🤖 AI Summary
Existing methods serialize tabular data into textual inputs for large language models (LLMs), causing severe loss of structural information and limiting performance on table reasoning tasks. To address this, we propose treating tables as an independent modality and introduce, for the first time, a hypergraph neural network (HGNN) to explicitly model the global structural semantics of tables, synergistically fused with an LLM within a novel multimodal framework—TAMO. This design avoids structural collapse inherent in conventional serialization, thereby significantly enhancing cross-modal understanding. Evaluated on five major benchmarks—HiTab, WikiTQ, WikiSQL, FeTaQA, and StructQA—TAMO achieves an average relative improvement of 42.65% over prior approaches. Moreover, it demonstrates superior generalization and robustness across diverse table reasoning scenarios, establishing new state-of-the-art performance.
📝 Abstract
To migrate the remarkable successes of Large Language Models (LLMs), the community has made numerous efforts to generalize them to the table reasoning tasks for the widely deployed tabular data. Despite that, in this work, by showing a probing experiment on our proposed StructQA benchmark, we postulate that even the most advanced LLMs (such as GPTs) may still fall short of coping with tabular data. More specifically, the current scheme often simply relies on serializing the tabular data, together with the meta information, then inputting them through the LLMs.

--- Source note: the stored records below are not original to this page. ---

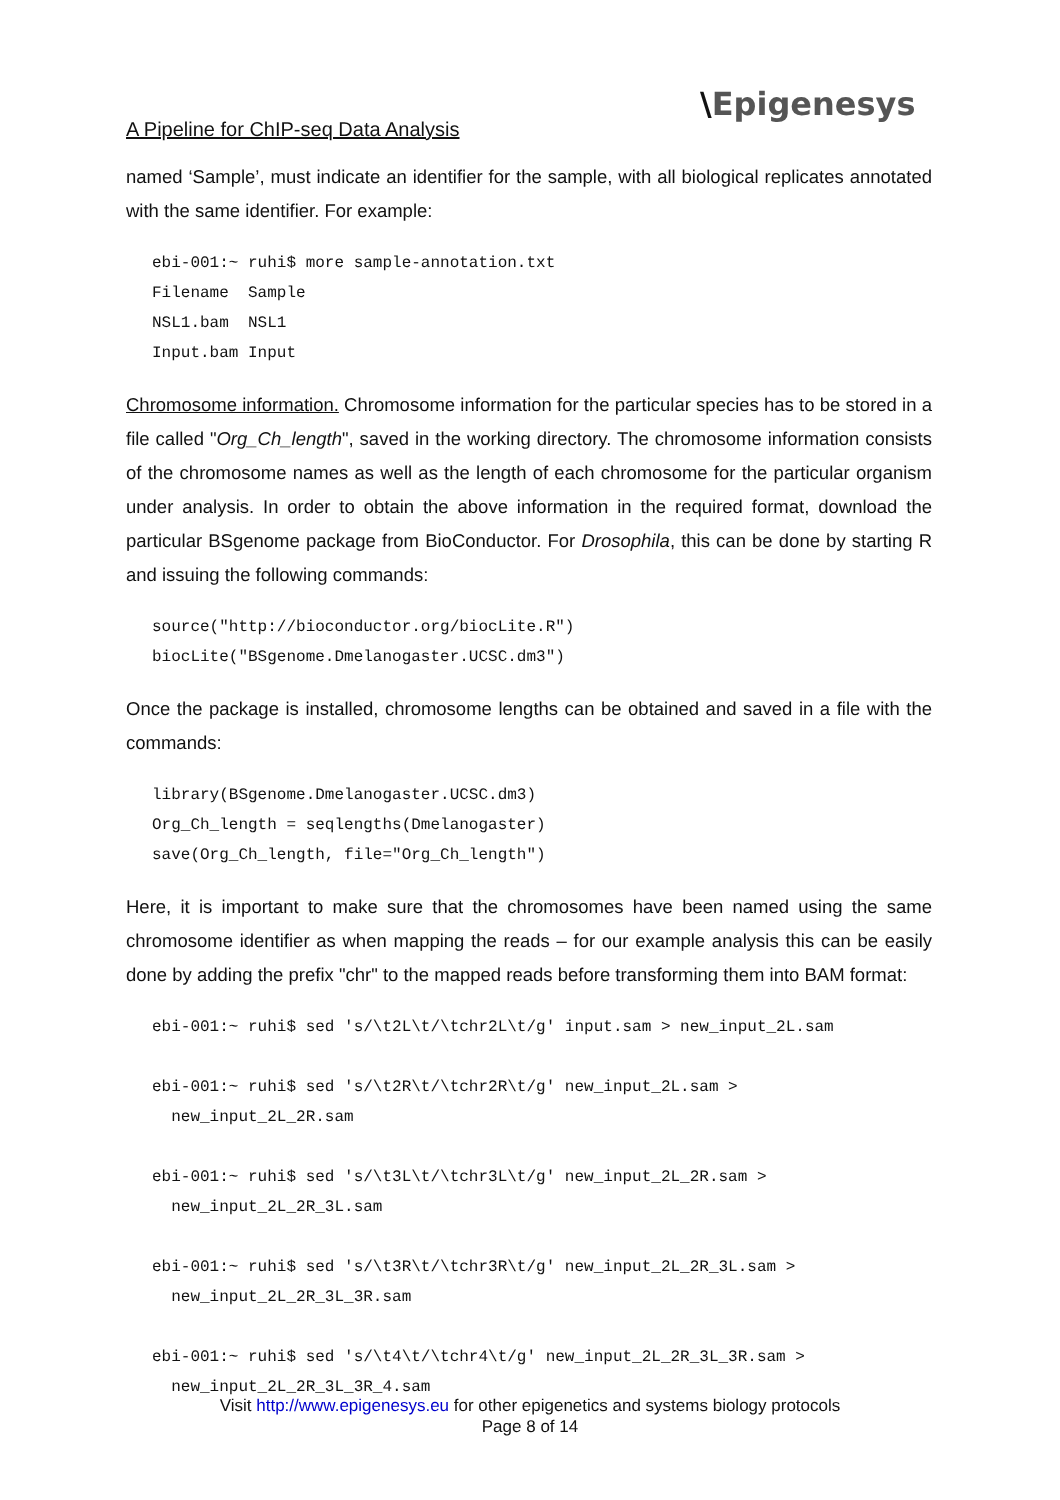A Pipeline for ChIP-seq Data Analysis
\Epigenesys
named ‘Sample’, must indicate an identifier for the sample, with all biological replicates annotated with the same identifier. For example:
ebi-001:~ ruhi$ more sample-annotation.txt
Filename  Sample
NSL1.bam  NSL1
Input.bam Input
Chromosome information. Chromosome information for the particular species has to be stored in a file called "Org_Ch_length", saved in the working directory. The chromosome information consists of the chromosome names as well as the length of each chromosome for the particular organism under analysis. In order to obtain the above information in the required format, download the particular BSgenome package from BioConductor. For Drosophila, this can be done by starting R and issuing the following commands:
source("http://bioconductor.org/biocLite.R")
biocLite("BSgenome.Dmelanogaster.UCSC.dm3")
Once the package is installed, chromosome lengths can be obtained and saved in a file with the commands:
library(BSgenome.Dmelanogaster.UCSC.dm3)
Org_Ch_length = seqlengths(Dmelanogaster)
save(Org_Ch_length, file="Org_Ch_length")
Here, it is important to make sure that the chromosomes have been named using the same chromosome identifier as when mapping the reads – for our example analysis this can be easily done by adding the prefix "chr" to the mapped reads before transforming them into BAM format:
ebi-001:~ ruhi$ sed 's/\t2L\t/\tchr2L\t/g' input.sam > new_input_2L.sam

ebi-001:~ ruhi$ sed 's/\t2R\t/\tchr2R\t/g' new_input_2L.sam >
  new_input_2L_2R.sam

ebi-001:~ ruhi$ sed 's/\t3L\t/\tchr3L\t/g' new_input_2L_2R.sam >
  new_input_2L_2R_3L.sam

ebi-001:~ ruhi$ sed 's/\t3R\t/\tchr3R\t/g' new_input_2L_2R_3L.sam >
  new_input_2L_2R_3L_3R.sam

ebi-001:~ ruhi$ sed 's/\t4\t/\tchr4\t/g' new_input_2L_2R_3L_3R.sam >
  new_input_2L_2R_3L_3R_4.sam
Visit http://www.epigenesys.eu for other epigenetics and systems biology protocols
Page 8 of 14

We argue that the loss of structural information is the root of this shortcoming. In this work, we further propose TAMO, which bears an ideology to treat the tables as an independent modality integrated with the text tokens. The resulting model in TAMO is a multimodal framework consisting of a hypergraph neural network as the global table encoder seamlessly integrated with the mainstream LLM. Empirical results on various benchmarking datasets, including HiTab, WikiTQ, WikiSQL, FeTaQA, and StructQA, have demonstrated significant improvements on generalization with an average relative gain of 42.65%.